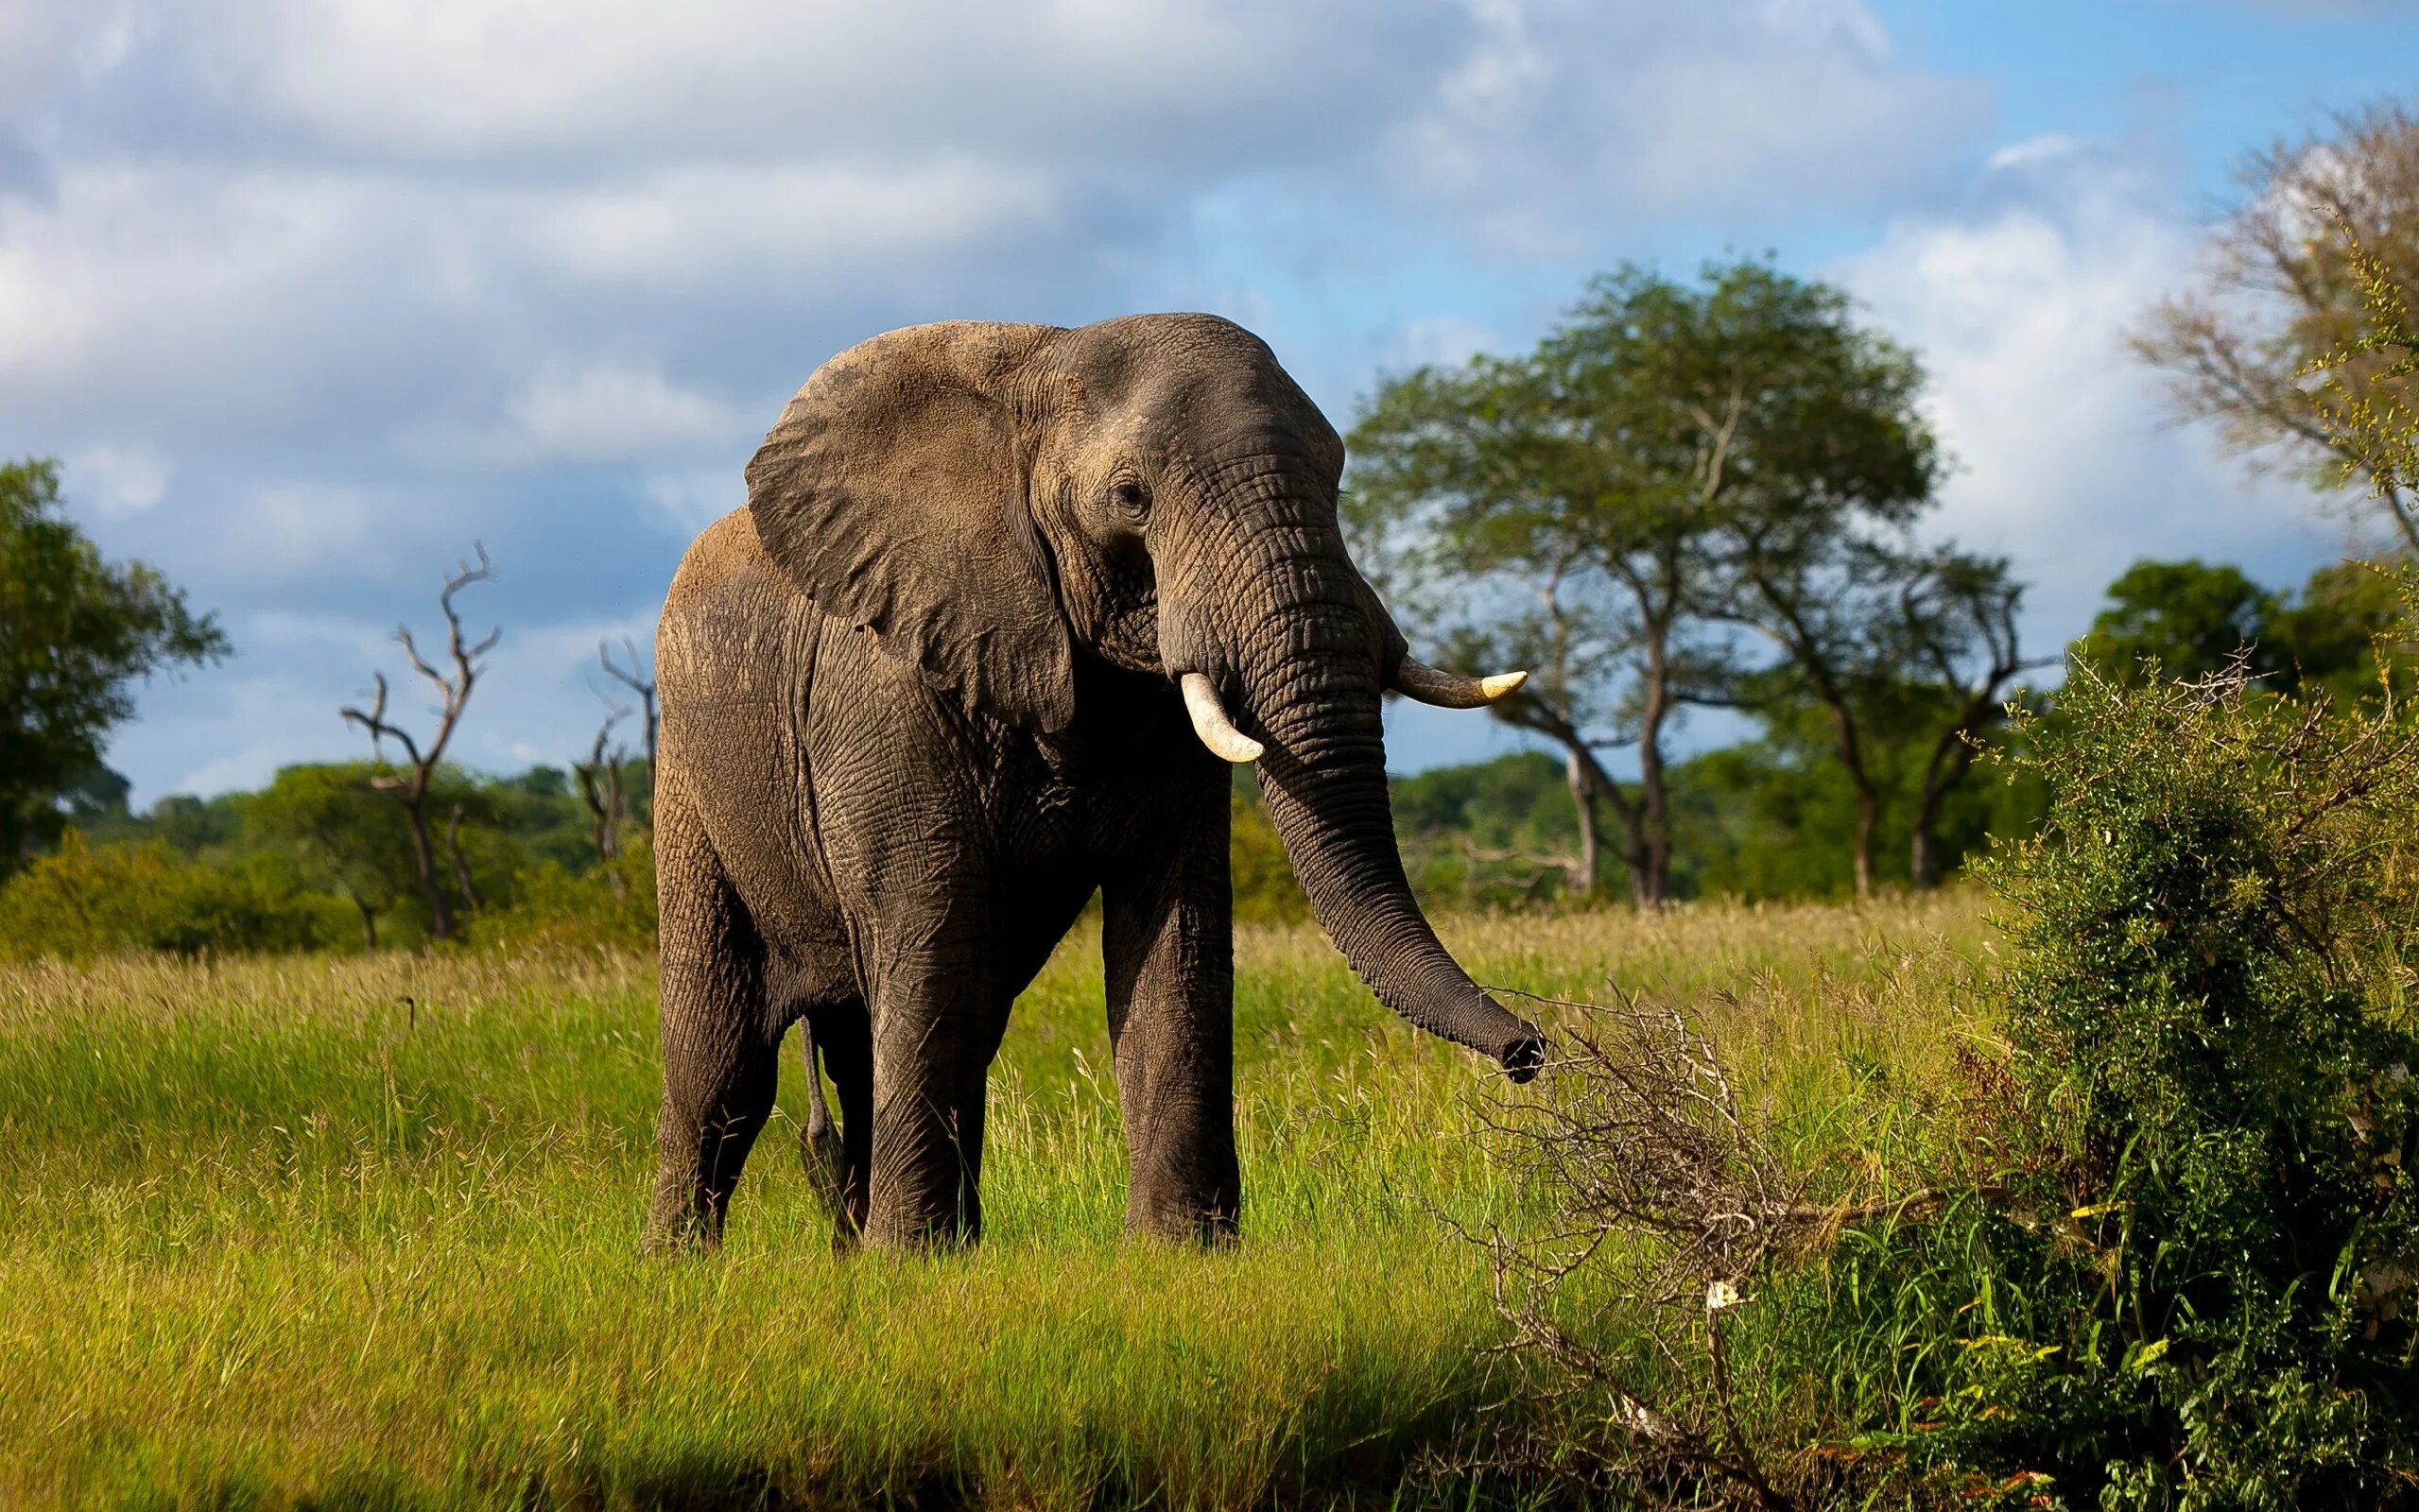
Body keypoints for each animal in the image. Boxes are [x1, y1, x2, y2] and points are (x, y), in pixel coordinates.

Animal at [648, 309, 1547, 1247]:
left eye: (1335, 479)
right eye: (1130, 498)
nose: (1529, 1052)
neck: (1041, 360)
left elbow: (1177, 935)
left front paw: (1180, 1251)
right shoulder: (887, 685)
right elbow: (933, 930)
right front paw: (915, 1261)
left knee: (893, 1035)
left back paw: (870, 1250)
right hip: (687, 780)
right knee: (725, 1064)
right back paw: (684, 1263)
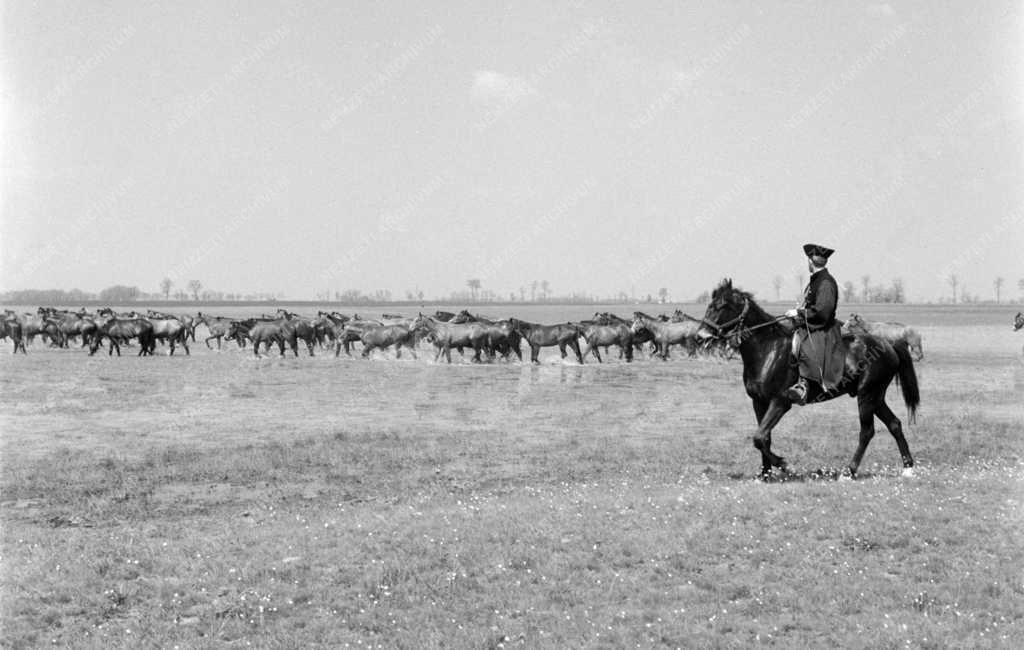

## Activity
Reproduce precisely the lines of the entries above, from the one containing "left front paw: (1180, 1251)" through the final one, both ends included, and omit the pictures.

## Answer box
left front paw: (1180, 1251)
right shoulder: (887, 685)
right elbow: (933, 930)
right front paw: (915, 1261)
left knee: (893, 1035)
left back paw: (870, 1250)
right hip: (687, 780)
right knee: (725, 1064)
right back paw: (684, 1263)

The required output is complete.